We aid the manual analysis of nondeterminism with a run-time mechanism automatically informing us when an undetected nondeterministic event is delivered to a guest system. The main insight behind our approach is to treat the guest virtual machine as a black box of memory pages. All nondeterministic events are viewed as updates to this memory. During implementation, we rely on hardware memory protection mechanisms to detect updates to this memory. Our interposition primitives remove memory protection at the moment they log and deliver an event to the system.

Main sources of nondeterminism are...

Logging and replay infrastructure: A logging infrastructure is aimed to provide an efficient way of recording a large number of nondeterministic events to a permanent replay store.

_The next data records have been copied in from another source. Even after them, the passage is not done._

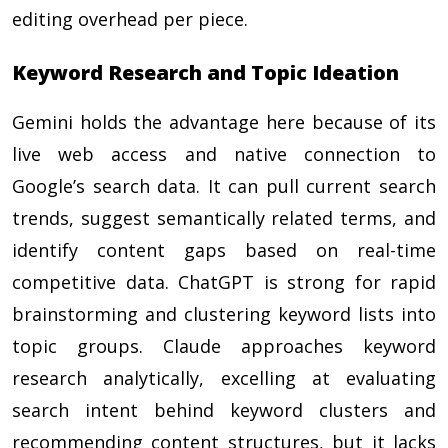
editing overhead per piece.
Keyword Research and Topic Ideation
Gemini holds the advantage here because of its
live web access and native connection to
Google’s search data. It can pull current search
trends, suggest semantically related terms, and
identify content gaps based on real-time
competitive data. ChatGPT is strong for rapid
brainstorming and clustering keyword lists into
topic groups. Claude approaches keyword
research analytically, excelling at evaluating
search intent behind keyword clusters and
recommending content structures, but it lacks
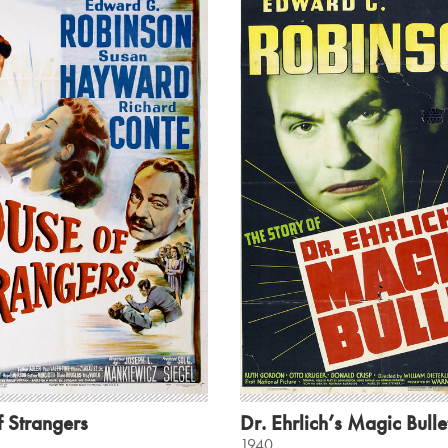
 Strangers
Dr. Ehrlich’s Magic Bulle
1940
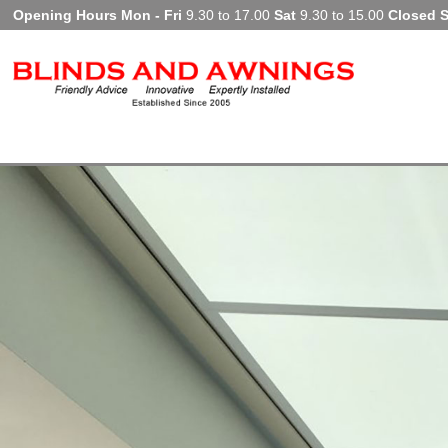
Opening Hours Mon - Fri
9.30 to 17.00
Sat
9.30 to 15.00
Closed 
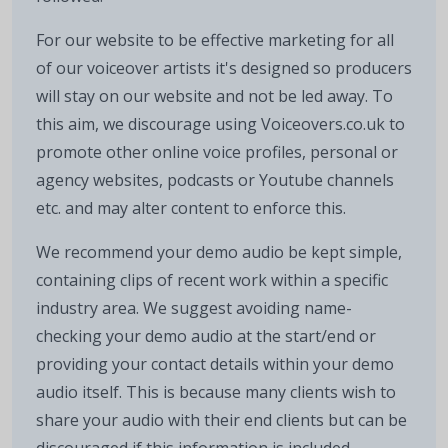
For our website to be effective marketing for all
of our voiceover artists it's designed so producers
will stay on our website and not be led away. To
this aim, we discourage using Voiceovers.co.uk to
promote other online voice profiles, personal or
agency websites, podcasts or Youtube channels
etc. and may alter content to enforce this.
We recommend your demo audio be kept simple,
containing clips of recent work within a specific
industry area. We suggest avoiding name-
checking your demo audio at the start/end or
providing your contact details within your demo
audio itself. This is because many clients wish to
share your audio with their end clients but can be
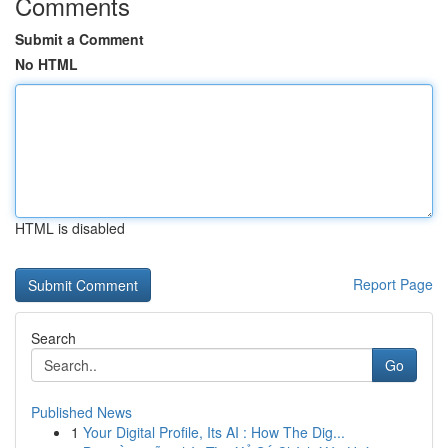
Comments
Submit a Comment
No HTML
HTML is disabled
Report Page
Search
Go
Published News
1
Your Digital Profile, Its AI : How The Dig...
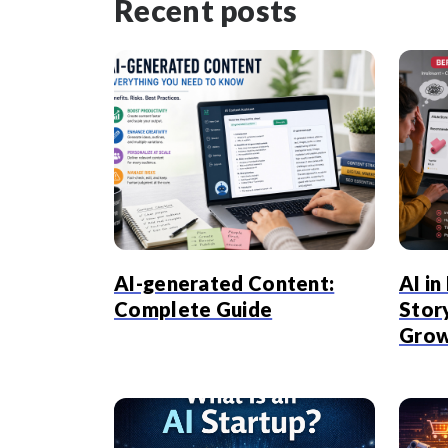
Recent posts
AI-generated Content:
AI i
Complete Guide
Stor
Gro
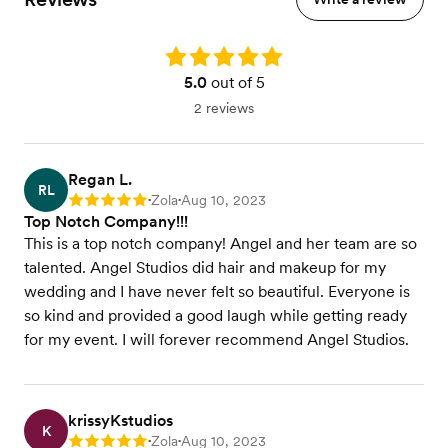
Rating: 5.0
5.0
out of 5
2 reviews
Regan L.
RL
Zola
Aug 10, 2023
Rating: 5
•
•
Top Notch Company!!!
This is a top notch company! Angel and her team are so
talented. Angel Studios did hair and makeup for my
wedding and I have never felt so beautiful. Everyone is
so kind and provided a good laugh while getting ready
for my event. I will forever recommend Angel Studios.
krissyKstudios
K
Zola
Aug 10, 2023
Rating: 5
•
•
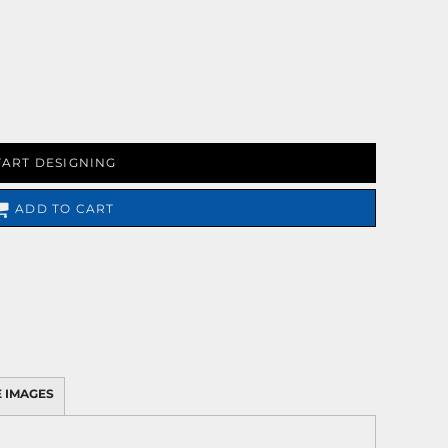
TART DESIGNING
ADD TO CART
 IMAGES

The performance of the logging mechanisms defines performance of the whole replay infrastructure. Two main challenges in implementing event logging are (1) overheads of accessing the system state, and (2) the need to relay large amounts of event data to a permanent store.

Every external event is described by a pair of event-specific data and a timestamp. Event data varies from a byte to several kilobytes. An event timestamp uniquely identifies the position in the execution of a program at which the event occurs. To implement the timestamp, we rely on the hardware branch-counting mechanisms provided by modern x86 CPUs. A number of taken branches and instruction pointer uniquely define the number of instructions executed by the system. We use this tuple as a timestamp.

Recording of the timestamp and saving an event to a permanent store should minimally disturb execution of a system. This is challenging. To read the timestamp, a logging mechanism must at least preempt execution of the guest system to save its instruction pointer. Events like interrupts or event channel notifications do not incur this preemption cost since a guest system is already preempted due to the virtualization of these events. However, for asynchronous updates of shared memory, the logging mechanisms should force preemption to record the state of a guest system. In case a shared memory update happens on a different CPU, recording incurs additional costs of an inter-processor interrupt.

During replay we rely on a combination of hardware branch counters and single-step execution to inject nondeterministic events into the execution of the system at the exact places they occurred during the original run. We configure branch counters to overflow and raise an interrupt several branches before the original event took place. This is done to address a hardware delay in receiving the interrupt. After that we navigate to the original place by configuring a guest system to run in a single instruction step mode.